Pandas vs SQL

After going through the Data Scientist path, it seems like Pandas and SQL can do almost the same things. At what place would you want to use SQL instead of Pandas and vice-versa?

EDIT: Is it always better to store data on our local machine as a sql file rather than as a csv file?

1 Like

I guess it depends on what you’re trying to do with the data & what your end goals are. You could use either I guess…whatever you’re comfortable with. For the most part you can perform the same tasks with both. I think Pandas is a little cleaner or, easier. (but that’s just my .02).
SQL is part of an entire RDBMS universe though. Pandas is a powerful (free) Python library (as you already know).

You would connect to a SQL server and work with the tables that way. You wouldn’t store the DBs & tables on your machine b/c most of them would be too large. Storing data is dependent upon how much space you have on your machine too (for personal projects you can store csv files on GitHub or Google Drive).

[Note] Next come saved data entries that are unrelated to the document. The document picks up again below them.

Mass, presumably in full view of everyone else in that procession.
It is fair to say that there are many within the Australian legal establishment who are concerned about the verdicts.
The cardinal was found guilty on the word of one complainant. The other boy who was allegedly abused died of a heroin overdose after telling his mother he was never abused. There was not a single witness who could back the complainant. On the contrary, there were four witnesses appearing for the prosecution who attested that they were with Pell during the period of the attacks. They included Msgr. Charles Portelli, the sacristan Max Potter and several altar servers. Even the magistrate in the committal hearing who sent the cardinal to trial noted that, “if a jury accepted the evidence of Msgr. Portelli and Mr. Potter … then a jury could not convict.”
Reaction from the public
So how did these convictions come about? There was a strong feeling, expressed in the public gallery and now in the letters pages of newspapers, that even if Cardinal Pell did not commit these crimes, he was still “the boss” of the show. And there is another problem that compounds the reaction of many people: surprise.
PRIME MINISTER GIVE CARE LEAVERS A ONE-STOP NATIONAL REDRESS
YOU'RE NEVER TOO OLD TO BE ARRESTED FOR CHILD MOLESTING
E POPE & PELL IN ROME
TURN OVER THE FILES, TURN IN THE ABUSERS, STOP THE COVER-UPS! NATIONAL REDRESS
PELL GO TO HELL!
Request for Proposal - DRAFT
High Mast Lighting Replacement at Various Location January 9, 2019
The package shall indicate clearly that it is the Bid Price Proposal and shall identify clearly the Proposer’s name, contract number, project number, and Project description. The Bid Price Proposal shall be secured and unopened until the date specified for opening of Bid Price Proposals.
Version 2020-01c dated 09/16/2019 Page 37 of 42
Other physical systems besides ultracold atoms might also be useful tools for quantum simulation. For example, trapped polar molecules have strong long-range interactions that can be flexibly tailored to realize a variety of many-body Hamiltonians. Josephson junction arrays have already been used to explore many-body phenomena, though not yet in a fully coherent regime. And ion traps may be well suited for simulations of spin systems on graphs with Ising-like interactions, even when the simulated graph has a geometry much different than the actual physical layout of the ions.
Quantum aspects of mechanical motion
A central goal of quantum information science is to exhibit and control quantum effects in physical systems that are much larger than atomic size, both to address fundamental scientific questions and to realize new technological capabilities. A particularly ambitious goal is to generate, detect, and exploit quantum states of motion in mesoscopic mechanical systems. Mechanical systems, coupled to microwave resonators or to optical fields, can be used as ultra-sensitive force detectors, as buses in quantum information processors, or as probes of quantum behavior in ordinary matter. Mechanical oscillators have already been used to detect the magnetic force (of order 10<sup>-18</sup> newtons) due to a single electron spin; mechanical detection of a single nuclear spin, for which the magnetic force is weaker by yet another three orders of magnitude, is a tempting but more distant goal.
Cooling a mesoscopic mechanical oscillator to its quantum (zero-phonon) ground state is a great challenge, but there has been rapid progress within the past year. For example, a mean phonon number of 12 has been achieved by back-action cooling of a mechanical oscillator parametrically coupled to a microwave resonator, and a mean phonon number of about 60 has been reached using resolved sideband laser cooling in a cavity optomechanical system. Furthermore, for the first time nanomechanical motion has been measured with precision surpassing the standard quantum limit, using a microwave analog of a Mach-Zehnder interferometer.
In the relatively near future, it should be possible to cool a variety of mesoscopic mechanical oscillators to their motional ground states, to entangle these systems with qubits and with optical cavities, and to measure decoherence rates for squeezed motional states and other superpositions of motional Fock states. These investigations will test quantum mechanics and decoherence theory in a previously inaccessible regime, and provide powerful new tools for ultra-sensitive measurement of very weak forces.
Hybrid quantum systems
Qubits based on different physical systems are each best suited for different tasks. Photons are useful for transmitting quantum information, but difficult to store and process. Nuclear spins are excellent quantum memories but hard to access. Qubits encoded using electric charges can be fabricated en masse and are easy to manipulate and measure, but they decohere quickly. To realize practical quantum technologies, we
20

For businesses, it’s easier for data (structured and unstructured) to be stored in a cloud data warehouse or data lake.
There’s tons of articles out there about data warehouses vs. data lakes too.

There’s also lots out there about Pandas vs. SQL. It’s a fun topic (IMO).

I like this one sql vs. pandas. and this one.
I really like this article as well.

This is neat, dataframe_sql might be worth looking into.https://github.com/zbrookle/dataframe_sql

4 Likes

That last link is the best one where you say “you really like”.
After reading all three, so far, without considering which language is more comfortable, the real technical difference for using either seems to be the source of the data and where you will be carrying out your computational operations.

You can also connect to a sql server with Python. I do it in my Colab notebooks using SQLAlchemy and the db driver Psycopg2
https://www.sqlalchemy.org

1 Like

Hello! It really depends on the end goal. If you’re trying tp use the data for a predictive model, may be better to do most of the aggregations in Pandas so that you can minimize the back-and-forth navigation between SQL and Python, and just have one base data model for all future analysis (that you would also do in Python).

If it’s for a one-off analysis using descriptive stats, I find SQL to be incredible easy: you can use their built-in window, avg, max, min function etc and then ship it in whatever format you prefer. Additionally, if you’re trying to build a dashboard, it’ll be better to do the aggregations in SQL and then import that in your Tableau/Looker etc. Depending on your use case, I can give you a more specific answer!

1 Like